- _DESCRIPTION OF THE TASK_: Return, without anything added, the lines from the one containing "(577, 119) none" through the end of the entries below, exactly as written.

[RECORDS PROVIDED — start]

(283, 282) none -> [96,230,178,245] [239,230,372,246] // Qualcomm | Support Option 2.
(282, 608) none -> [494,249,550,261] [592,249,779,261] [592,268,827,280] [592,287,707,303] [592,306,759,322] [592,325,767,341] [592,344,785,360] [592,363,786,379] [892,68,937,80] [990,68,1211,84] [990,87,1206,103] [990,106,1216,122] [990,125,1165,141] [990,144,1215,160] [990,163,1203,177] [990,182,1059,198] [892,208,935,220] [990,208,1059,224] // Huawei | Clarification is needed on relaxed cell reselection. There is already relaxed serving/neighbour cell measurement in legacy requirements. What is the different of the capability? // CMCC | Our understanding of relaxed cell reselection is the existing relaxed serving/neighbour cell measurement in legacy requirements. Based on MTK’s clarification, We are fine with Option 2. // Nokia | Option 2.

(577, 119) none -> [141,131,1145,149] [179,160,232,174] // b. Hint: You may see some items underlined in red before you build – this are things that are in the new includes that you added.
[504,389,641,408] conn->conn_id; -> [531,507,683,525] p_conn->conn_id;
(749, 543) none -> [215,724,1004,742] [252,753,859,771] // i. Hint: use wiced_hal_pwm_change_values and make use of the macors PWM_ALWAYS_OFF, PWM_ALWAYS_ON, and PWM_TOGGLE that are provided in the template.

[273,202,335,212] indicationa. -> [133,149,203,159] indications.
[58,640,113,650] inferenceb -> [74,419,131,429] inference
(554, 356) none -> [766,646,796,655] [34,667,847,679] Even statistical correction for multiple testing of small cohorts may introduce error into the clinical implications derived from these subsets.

[RECORDS PROVIDED — finish]

- _EXERCISE ANSWER_:
(577, 119) none -> [141,131,1145,149] [179,160,232,174] // b. Hint: You may see some items underlined in red before you build – this are things that are in the new includes that you added.
[504,389,641,408] conn->conn_id; -> [531,507,683,525] p_conn->conn_id;
(749, 543) none -> [215,724,1004,742] [252,753,859,771] // i. Hint: use wiced_hal_pwm_change_values and make use of the macors PWM_ALWAYS_OFF, PWM_ALWAYS_ON, and PWM_TOGGLE that are provided in the template.

[273,202,335,212] indicationa. -> [133,149,203,159] indications.
[58,640,113,650] inferenceb -> [74,419,131,429] inference
(554, 356) none -> [766,646,796,655] [34,667,847,679] Even statistical correction for multiple testing of small cohorts may introduce error into the clinical implications derived from these subsets.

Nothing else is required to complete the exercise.